Page excerpt
◆ ◆ ◆ ◆ ◆ ◆ ◆

The populations of interest are those of varying age within provinces of China and Mexico.
The researchers obtained a sample population of the population. This is determined because the researcher’s stated that they selected representative provinces. Additionally a SRS is by definition a subgroup of the population in which each subset of members has equal likelihood of being chosen and is intended to represent a population in an unbiased manner. A basic random sample is intended to represent a group in an unbiased manner. Here, the team selected provinces within China and Mexico, where subsets of the population are picked randomly and theoretically represent the larger group.
A potential bias that could be present is a sampling bias. This would occur if the sample does not correctly represent the population it was supposed to.
From this quick analysis, this would imply that China would have more
political efficacy than Mexico. This seems unexpected as Mexican
nationals are allowed to vote and have a say in removing the political
party. In a complete contrast Chinese nationals do not have access to
fair elections. You would expect the numbers to be reversed.
Based on these distributions, Mexico has a positively skewed distribution (1.51) compared to a more normal distribution of China with (.30). This suggests that the China sample better represents it population than Mexico, which aligns with my expectations that the data isn’t exactly representative.
china = data %>% filter(china == 1)
mexico = data %>% filter(china == 0)
data$china = as.factor(data$china)
q2 = meanDiff(data$self~data$china)
q3 = data.frame(country = c("Mexico", "China"),
`Mean Self Response` = c("1.825301", "2.621908"))
colnames(q3) = c("Country", "Mean Self Response")
q3
coul = brewer.pal(5, "Set2")
barplot(prop.table(table(china$self)),
names = c("None", " A little", "Some", "A lot", "Unlimited"),
xlab = "Self-Reported Political Efficacy",
ylab = "Proportion of Respondents", main = "Self-Assessment Responses for Chinese Citizens", col=coul )

◆ ◆ ◆ ◆ ◆ ◆ ◆

Provided records
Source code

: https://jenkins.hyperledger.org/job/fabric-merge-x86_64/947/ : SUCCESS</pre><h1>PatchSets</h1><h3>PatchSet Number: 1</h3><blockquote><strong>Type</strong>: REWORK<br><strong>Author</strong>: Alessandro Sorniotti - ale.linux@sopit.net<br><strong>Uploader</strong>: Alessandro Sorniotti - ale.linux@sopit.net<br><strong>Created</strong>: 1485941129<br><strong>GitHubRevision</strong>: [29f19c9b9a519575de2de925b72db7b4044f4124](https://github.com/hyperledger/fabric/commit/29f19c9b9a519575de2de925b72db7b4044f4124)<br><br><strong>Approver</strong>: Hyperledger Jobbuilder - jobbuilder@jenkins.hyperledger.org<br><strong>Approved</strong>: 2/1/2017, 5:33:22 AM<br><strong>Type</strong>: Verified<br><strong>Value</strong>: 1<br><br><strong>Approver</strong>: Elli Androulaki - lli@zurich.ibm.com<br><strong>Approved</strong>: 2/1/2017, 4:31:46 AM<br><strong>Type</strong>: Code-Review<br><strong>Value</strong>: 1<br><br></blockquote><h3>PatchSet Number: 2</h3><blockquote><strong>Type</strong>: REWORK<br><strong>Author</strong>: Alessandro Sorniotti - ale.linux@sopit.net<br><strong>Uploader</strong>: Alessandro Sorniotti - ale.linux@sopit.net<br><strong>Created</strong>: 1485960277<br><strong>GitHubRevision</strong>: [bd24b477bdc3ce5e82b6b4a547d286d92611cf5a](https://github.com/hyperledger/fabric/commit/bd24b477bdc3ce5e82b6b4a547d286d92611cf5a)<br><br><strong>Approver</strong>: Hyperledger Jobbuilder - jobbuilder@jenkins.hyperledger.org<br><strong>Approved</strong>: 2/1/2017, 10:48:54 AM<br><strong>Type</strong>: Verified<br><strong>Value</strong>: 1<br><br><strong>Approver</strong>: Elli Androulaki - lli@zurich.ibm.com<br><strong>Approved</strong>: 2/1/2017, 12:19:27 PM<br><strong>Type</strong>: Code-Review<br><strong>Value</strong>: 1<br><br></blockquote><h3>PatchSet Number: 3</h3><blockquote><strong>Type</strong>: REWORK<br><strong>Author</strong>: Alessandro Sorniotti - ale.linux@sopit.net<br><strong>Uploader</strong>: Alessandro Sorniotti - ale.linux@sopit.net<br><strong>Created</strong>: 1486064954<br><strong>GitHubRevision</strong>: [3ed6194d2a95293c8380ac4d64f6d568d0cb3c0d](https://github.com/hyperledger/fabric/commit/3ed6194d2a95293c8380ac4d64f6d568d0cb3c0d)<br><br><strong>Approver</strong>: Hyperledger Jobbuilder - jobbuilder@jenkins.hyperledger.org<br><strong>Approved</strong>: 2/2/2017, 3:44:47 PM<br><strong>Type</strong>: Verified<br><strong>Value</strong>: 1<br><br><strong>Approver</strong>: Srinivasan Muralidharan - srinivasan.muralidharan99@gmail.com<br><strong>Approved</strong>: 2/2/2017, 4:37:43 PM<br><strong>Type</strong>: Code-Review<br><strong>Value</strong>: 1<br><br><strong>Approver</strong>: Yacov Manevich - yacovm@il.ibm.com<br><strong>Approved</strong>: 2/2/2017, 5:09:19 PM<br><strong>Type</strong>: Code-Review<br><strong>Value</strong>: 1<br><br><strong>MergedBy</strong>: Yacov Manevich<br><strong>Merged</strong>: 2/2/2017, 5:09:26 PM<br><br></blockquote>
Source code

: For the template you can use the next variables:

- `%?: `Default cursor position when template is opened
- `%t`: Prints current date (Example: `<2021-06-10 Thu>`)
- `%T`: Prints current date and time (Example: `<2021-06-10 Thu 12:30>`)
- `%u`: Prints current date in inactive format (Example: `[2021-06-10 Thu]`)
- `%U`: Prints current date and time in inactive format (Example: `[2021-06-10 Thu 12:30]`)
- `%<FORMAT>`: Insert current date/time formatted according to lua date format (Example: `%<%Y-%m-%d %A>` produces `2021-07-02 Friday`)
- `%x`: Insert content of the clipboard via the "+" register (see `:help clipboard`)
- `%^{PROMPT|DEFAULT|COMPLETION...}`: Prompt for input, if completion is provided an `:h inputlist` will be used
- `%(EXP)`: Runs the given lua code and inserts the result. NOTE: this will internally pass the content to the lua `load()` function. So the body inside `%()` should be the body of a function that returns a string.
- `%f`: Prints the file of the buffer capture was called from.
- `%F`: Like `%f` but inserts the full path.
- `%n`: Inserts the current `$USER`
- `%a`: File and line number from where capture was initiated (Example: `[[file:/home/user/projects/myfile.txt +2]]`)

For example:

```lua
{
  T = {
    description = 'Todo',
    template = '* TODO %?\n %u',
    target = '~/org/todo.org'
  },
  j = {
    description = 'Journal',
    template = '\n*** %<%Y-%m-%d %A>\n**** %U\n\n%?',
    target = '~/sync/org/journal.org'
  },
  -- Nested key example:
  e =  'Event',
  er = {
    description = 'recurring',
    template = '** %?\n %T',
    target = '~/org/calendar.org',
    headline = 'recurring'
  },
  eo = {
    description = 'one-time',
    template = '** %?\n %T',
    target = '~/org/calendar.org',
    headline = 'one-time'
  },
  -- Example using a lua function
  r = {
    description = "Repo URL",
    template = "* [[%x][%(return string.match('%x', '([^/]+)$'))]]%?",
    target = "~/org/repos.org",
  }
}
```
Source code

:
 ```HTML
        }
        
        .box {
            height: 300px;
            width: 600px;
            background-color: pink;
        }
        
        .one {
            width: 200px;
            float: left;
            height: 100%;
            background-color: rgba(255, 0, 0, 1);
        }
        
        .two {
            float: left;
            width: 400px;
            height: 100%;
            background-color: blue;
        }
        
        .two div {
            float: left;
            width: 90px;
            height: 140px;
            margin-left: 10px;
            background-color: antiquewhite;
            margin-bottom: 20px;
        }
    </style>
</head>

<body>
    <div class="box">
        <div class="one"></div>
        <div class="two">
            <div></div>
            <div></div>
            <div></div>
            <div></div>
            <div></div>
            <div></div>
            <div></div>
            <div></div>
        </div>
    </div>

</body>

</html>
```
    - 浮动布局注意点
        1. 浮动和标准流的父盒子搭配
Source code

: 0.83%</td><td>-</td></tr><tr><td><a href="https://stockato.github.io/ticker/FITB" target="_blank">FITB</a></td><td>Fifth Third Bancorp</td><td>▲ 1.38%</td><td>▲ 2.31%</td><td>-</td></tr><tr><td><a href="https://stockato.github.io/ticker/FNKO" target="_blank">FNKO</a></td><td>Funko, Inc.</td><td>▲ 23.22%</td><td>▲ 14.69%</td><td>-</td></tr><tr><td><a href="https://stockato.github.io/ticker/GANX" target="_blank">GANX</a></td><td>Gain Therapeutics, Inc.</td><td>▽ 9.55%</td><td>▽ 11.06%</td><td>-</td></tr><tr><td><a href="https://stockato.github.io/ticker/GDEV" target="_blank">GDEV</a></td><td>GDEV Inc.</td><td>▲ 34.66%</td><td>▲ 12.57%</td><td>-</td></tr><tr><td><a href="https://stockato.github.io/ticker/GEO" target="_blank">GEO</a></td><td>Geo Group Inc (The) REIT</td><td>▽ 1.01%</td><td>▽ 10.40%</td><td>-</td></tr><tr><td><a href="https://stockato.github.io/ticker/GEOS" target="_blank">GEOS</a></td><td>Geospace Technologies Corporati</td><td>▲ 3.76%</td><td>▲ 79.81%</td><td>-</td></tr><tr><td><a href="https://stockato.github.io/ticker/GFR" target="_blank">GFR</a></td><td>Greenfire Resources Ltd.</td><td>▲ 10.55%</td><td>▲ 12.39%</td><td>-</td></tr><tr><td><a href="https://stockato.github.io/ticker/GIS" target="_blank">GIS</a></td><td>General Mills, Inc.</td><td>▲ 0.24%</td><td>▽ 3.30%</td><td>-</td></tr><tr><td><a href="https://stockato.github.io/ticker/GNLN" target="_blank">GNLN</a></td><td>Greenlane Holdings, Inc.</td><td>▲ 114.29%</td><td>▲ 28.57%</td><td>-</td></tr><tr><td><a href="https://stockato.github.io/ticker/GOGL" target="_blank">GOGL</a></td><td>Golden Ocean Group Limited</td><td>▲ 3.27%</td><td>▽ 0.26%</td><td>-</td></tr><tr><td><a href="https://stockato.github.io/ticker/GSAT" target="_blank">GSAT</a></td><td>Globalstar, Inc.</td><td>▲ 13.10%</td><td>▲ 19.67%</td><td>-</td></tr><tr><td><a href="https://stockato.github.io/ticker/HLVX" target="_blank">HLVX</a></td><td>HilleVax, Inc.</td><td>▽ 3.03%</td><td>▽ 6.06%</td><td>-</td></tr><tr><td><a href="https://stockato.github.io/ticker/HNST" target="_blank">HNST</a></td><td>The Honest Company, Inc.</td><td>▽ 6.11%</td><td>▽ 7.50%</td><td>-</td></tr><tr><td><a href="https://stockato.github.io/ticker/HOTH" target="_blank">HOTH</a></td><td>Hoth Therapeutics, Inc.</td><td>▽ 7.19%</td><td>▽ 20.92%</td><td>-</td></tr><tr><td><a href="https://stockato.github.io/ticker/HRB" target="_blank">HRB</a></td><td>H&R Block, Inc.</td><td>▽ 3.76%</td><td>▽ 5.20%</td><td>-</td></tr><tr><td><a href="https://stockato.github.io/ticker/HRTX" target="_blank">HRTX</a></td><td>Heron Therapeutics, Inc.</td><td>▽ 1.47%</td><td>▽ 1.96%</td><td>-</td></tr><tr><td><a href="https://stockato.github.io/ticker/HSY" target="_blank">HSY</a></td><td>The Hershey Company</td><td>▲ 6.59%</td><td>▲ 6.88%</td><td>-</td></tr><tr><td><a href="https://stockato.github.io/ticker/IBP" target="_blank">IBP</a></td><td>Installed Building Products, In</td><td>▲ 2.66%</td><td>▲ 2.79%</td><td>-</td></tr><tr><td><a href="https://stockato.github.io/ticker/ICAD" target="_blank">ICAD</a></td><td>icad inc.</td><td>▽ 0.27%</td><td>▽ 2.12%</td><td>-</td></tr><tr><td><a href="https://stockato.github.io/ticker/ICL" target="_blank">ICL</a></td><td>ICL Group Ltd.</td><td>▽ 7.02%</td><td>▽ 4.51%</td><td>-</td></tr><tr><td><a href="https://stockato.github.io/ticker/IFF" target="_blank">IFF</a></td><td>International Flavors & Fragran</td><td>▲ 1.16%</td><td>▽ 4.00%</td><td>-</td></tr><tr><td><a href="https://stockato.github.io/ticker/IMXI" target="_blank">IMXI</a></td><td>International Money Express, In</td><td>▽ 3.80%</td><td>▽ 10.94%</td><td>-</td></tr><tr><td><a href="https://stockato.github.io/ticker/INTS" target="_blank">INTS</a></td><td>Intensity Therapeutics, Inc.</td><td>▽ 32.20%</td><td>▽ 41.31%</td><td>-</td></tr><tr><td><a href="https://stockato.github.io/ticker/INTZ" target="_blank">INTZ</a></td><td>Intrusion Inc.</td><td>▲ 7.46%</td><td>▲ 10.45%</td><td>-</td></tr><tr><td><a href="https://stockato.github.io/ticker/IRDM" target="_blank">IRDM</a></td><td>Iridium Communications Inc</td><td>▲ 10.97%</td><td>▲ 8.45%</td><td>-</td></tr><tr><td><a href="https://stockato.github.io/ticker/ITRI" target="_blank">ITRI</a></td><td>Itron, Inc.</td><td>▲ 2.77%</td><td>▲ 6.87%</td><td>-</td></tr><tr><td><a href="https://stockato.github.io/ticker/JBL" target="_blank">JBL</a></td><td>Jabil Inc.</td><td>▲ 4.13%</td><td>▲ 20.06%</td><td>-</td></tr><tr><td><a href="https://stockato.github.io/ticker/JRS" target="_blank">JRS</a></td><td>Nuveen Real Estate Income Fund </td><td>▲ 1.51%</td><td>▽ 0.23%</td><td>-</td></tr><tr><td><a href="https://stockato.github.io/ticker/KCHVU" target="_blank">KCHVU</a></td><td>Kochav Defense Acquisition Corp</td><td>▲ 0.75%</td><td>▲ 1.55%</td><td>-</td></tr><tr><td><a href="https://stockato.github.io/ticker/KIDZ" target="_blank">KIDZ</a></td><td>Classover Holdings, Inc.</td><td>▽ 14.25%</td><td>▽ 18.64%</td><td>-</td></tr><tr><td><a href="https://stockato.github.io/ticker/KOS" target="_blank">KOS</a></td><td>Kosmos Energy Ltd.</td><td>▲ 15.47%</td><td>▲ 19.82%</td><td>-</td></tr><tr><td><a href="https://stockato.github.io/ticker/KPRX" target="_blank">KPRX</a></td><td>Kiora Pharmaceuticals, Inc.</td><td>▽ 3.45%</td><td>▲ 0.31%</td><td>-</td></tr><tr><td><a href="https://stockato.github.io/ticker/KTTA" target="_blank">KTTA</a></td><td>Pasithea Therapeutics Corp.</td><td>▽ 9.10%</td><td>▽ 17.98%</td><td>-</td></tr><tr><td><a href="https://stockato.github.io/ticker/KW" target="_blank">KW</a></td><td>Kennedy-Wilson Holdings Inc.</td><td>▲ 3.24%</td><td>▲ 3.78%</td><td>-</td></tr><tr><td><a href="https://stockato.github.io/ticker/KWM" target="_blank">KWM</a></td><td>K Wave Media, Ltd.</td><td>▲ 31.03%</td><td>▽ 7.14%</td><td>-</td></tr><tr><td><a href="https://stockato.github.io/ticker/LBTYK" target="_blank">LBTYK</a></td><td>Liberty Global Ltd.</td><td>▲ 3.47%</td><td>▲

◆ ◆ ◆ ◆ ◆ ◆ ◆

Your instructions
According to the political efficacy analysis, why is it unexpected that China would show more political efficacy than Mexico? Answer in one to three sentences.

Exercise output
Mexican nationals can vote and have a say in removing the political party, while Chinese nationals do not have access to fair elections. For that reason, one would expect the numbers to be reversed.